What went wrong for Amazon?

Amazon's fourth-quarter earnings highlight its current crop of challenges. While revenue grew by 9% to $149.2 billion, net income collapsed by a staggering 98% to just $278 million. The weakness was partly due to a $2.3 billion non-cash loss on Amazon's stake in floundering electric vehicle start-up Rivian Automotive.

But the bigger story is substantial margin erosion in the company's core businesses. During the height of the COVID-19 pandemic, Amazon over-expanded its e-commerce logistics network.

Growth hasn't lived up to expectations, resulting in overstaffing and lower efficiency. Inflation is another big problem because it increases the cost of doing business while lowering consumer purchasing power.

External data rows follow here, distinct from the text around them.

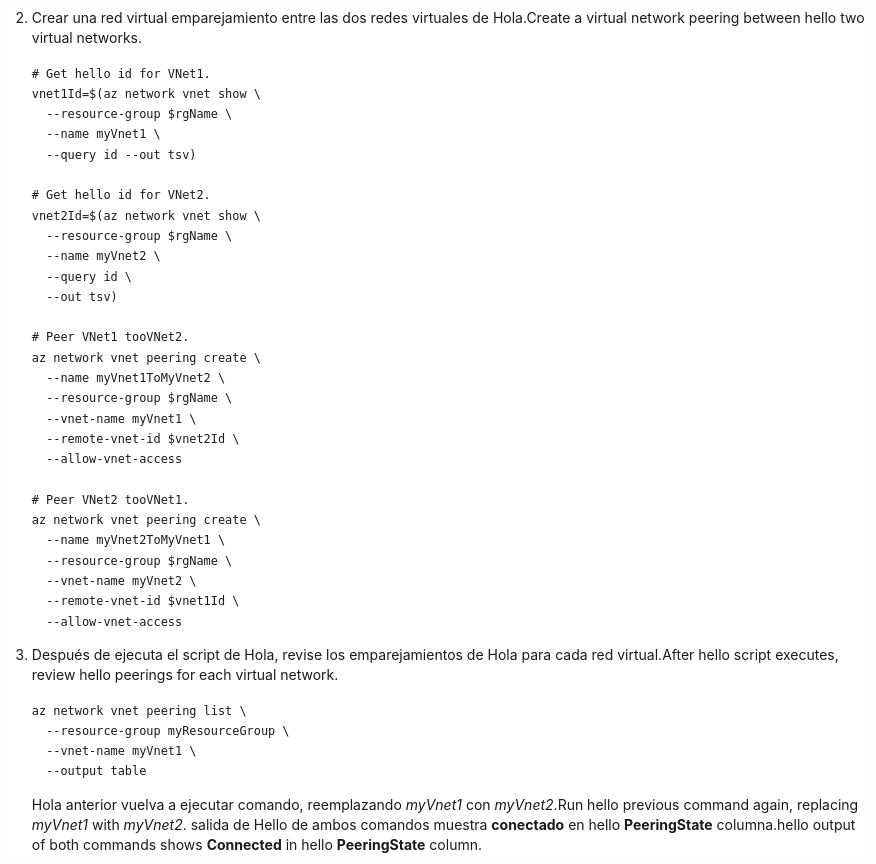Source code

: 2. <span data-ttu-id="1b572-189">Crear una red virtual emparejamiento entre las dos redes virtuales de Hola.</span><span class="sxs-lookup"><span data-stu-id="1b572-189">Create a virtual network peering between hello two virtual networks.</span></span>
 
    ```azurecli-interactive
    # Get hello id for VNet1.
    vnet1Id=$(az network vnet show \
      --resource-group $rgName \
      --name myVnet1 \
      --query id --out tsv)

    # Get hello id for VNet2.
    vnet2Id=$(az network vnet show \
      --resource-group $rgName \
      --name myVnet2 \
      --query id \
      --out tsv)

    # Peer VNet1 tooVNet2.
    az network vnet peering create \
      --name myVnet1ToMyVnet2 \
      --resource-group $rgName \
      --vnet-name myVnet1 \
      --remote-vnet-id $vnet2Id \
      --allow-vnet-access

    # Peer VNet2 tooVNet1.
    az network vnet peering create \
      --name myVnet2ToMyVnet1 \
      --resource-group $rgName \
      --vnet-name myVnet2 \
      --remote-vnet-id $vnet1Id \
      --allow-vnet-access
    ```

3. <span data-ttu-id="1b572-190">Después de ejecuta el script de Hola, revise los emparejamientos de Hola para cada red virtual.</span><span class="sxs-lookup"><span data-stu-id="1b572-190">After hello script executes, review hello peerings for each virtual network.</span></span> 

    ```azurecli-interactive
    az network vnet peering list \
      --resource-group myResourceGroup \
      --vnet-name myVnet1 \
      --output table
    ```
    
    <span data-ttu-id="1b572-191">Hola anterior vuelva a ejecutar comando, reemplazando *myVnet1* con *myVnet2*.</span><span class="sxs-lookup"><span data-stu-id="1b572-191">Run hello previous command again, replacing *myVnet1* with *myVnet2*.</span></span> <span data-ttu-id="1b572-192">salida de Hello de ambos comandos muestra **conectado** en hello **PeeringState** columna.</span><span class="sxs-lookup"><span data-stu-id="1b572-192">hello output of both commands shows **Connected** in hello **PeeringState** column.</span></span>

Even Amazon's cloud segment faces problems as potential clients delay data migrations while existing clients switch to lower-cost service tiers to save money. 

Cost-cutting could save the bottom line 

The good news is that Amazon's problems look temporary and do not necessarily change its long-term thesis. The company is making an impressive effort to bring staffing levels back in line with business needs. In March, management cut 9,000 employees, adding to the 18,000 positions it cut last year. To put this in perspective, assuming each of these positions boasts an average annual salary of $100,000, this could total some $2.7 billion in cost savings going straight to the bottom line.

Amazon is also tying up loose ends through its operations. According to the online magazine Modern Retail, the company is using increasingly hardline negotiating tactics with its wholesale merchants, taking greater advantage of its scale and reach to maximize profits. It is also scaling back less profitable business ventures, such as its Amazon Go convenience stores, which are known for their cashier-free technology. 

Exciting new growth drivers 

But Amazon's focus on efficiency doesn't mean it is abandoning its pattern of seeking out new business opportunities. Last year, the company completed its $8.5 billion acquisition of the film studio MGM, followed by a pledge to invest $1 billion to release 12 movies annually in cinemas. And the company's push to become a bigger player in the $283.5 billion global film and video industry could be just getting started. 

Darts pinned to a dollar symbol.

Image source: Getty Images.

According to The Intersect, Amazon's founder Jeff Bezos (who now serves as executive chairman) is exploring potential acquisition plans for the distressed movie theater chain AMC Entertainment. With its network of almost 600 theaters, AMC could help Amazon market its films and collect consumer data from 200 million moviegoers. 

While some Wall Street analysts believe the deal is unlikely, it could be a sign that Amazon sees film production as a major growth driver going forward. It also highlights the adventurous management style that has made Amazon so successful over the last few decades. 

A great way to bet on a rebound 

The bear market priced a lot of bad news into Amazon's stock price. But this allows investors to buy shares at a discount and bet on a future bull market when challenges like inflation and rising rates fade. With its substantial cost-cutting efforts and pivots to new growth drivers, Amazon looks poised to emerge from these challenging times stronger than ever.